Text for analysis –
• • •
Adapting & Modifying ESL Content
A good way to ensure learning is maximized for each student in your class is to create a ‘language plan’ or ‘language map’ for each session you will be teaching. This means adjusting the regular lesson plan to cater specifically for the language needs of special needs students.
For example, an extra column could be added beside the description of activities to note how language needs can be met appropriately. This could simply be a note to ensure information is written onto large text cue cards, a note about charging a laptop so a voice recognition program can be used, a reminder to face towards a hearing impaired student when speaking, or a reminder to give text based information to a teacher aide or support person prior to the class.
ESL content may need to be adapted with modified work or worksheets that will ensure success is high, and students feel a sense of achievement. Books such as Everyday Literacy provide a range of useful adapted worksheets and activities suitable for ESL learners with disabilities.
Assessment is a challenging area when teaching ESL students with disabilities. An ESL teacher needs a good understanding of how the disability affects not only their classroom learning but also their ability to cope in an assessment situation. Remember that students need to demonstrate competence on a number of occasions during assessment, not just once. An ESL assessment for a student with a disability may need to be modified with large print, reduced text, verbal rather than written instructions, and/or extra time.
• • •
Available data –
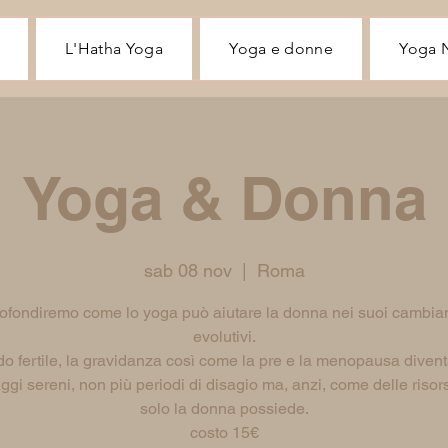
L'Hatha Yoga
Yoga e donne
Yoga 
Yoga & Donna
sab 08 nov
  |  
Roma
ofondiremo come lo yoga può aiutare la donna nei suoi cambia
evolutivi.
odo fertile, la gravidanza così come la pre e la menopausa diven
gi sereni, non più periodi di disagio ma, anzi, come delle risor
solo la donna possiede.
costo 15€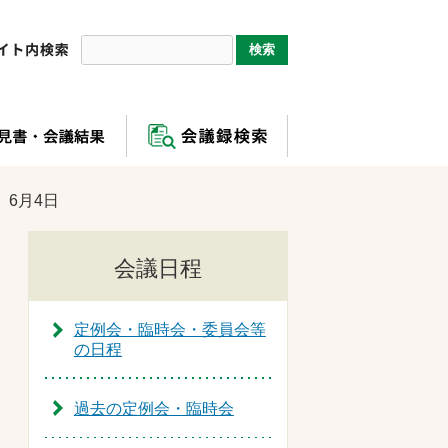
 6月4日
会議日程
定例会・臨時会・委員会等
の日程
過去の定例会・臨時会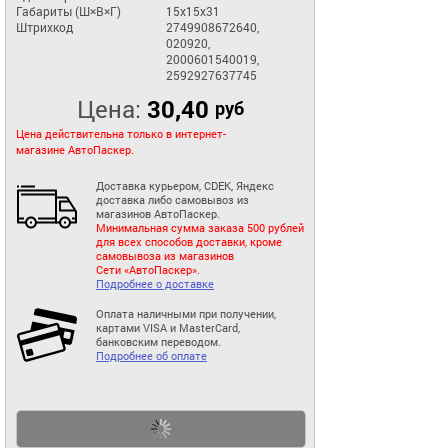
Габариты (Ш×В×Г)
15x15x31
Штрихкод
2749908672640,
020920,
2000601540019,
2592927637745
Цена:
30,40
руб
Цена действительна только в интернет-
магазине АвтоПаскер.
Доставка курьером, CDEK, Яндекс
доставка либо самовывоз из
магазинов АвтоПаскер.
Минимальная сумма заказа 500 рублей
для всех способов доставки, кроме
самовывоза из магазинов
Сети «АвтоПаскер».
Подробнее о доставке
Оплата наличными при получении,
картами VISA и MasterCard,
банковским переводом.
Подробнее об оплате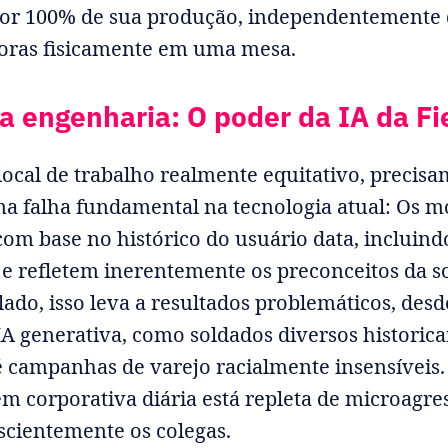
por 100% de sua produção, independentemente 
oras fisicamente em uma mesa.
a engenharia: O poder da IA da Fi
local de trabalho realmente equitativo, precis
a falha fundamental na tecnologia atual: Os m
com base no histórico do usuário data, incluindo
, e refletem inerentemente os preconceitos da s
lado, isso leva a resultados problemáticos, des
IA generativa, como soldados diversos histori
é campanhas de varejo racialmente insensíveis.
m corporativa diária está repleta de microagre
scientemente os colegas.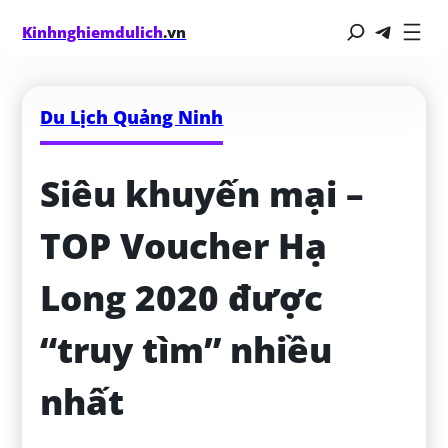
Kinhnghiemdulich
.vn
Du Lịch Quảng Ninh
Siêu khuyến mại – 
TOP Voucher Hạ 
Long 2020 được 
“truy tìm” nhiều 
nhất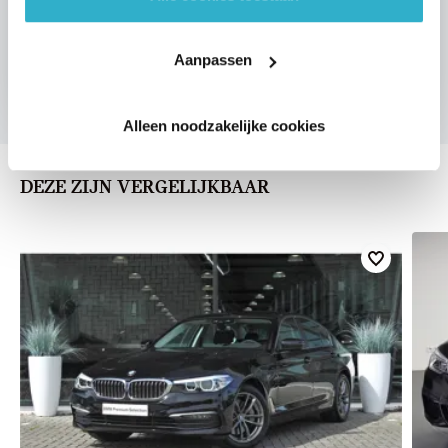
Aanpassen
U vertelt meer over uw auto
We verrekenen de waarde van uw auto
Alleen noodzakelijke cookies
DEZE ZIJN VERGELIJKBAAR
• • •
Check your understanding –
a – In the text on adapting ESL content, which book offers adapted worksheets and activities suitable for ESL learners with disabilities?
b – Write the next part of the text on adapting ESL content for students with disabilities, continuing from the point where it stops.

Task responses –
a – Everyday Literacy

b –
Example Language Plan in Action
Here is an example of a language plan for a class on personal presentation for a job interview with a group of 15 year old students in a mainstream ESL class setting:
Discuss job interviews, and write key words onto electronic white board or chalkboard.
Brainstorm ‘personal presentation’ on board, and talk about why it is important - does it matter?
Language plan: check Kylah has her USB memory stick with her to download intro notes onto laptop; ensure Barry is seated near front of room so he can lip read.
Activity 1 –
Break into small groups to design an outfit and image for an interviewee.
Language plan: put Barry with Ben and prompt Ben to speak clearly and not mumble; check chair arrangement of their group
Activity 2 –
Whole class presentation of designs
Ask for a volunteer from each group to present their ideas.
Encourage general discussion and comments.
Focus on idea that different jobs have different presentation requirements at interview.
Language plan: use gesture and eye contact to remind Barry about movement around room and encourage her to use signing to show when she wants to leave the group; check that Kylah has notes on her USB and has saved them to a named file.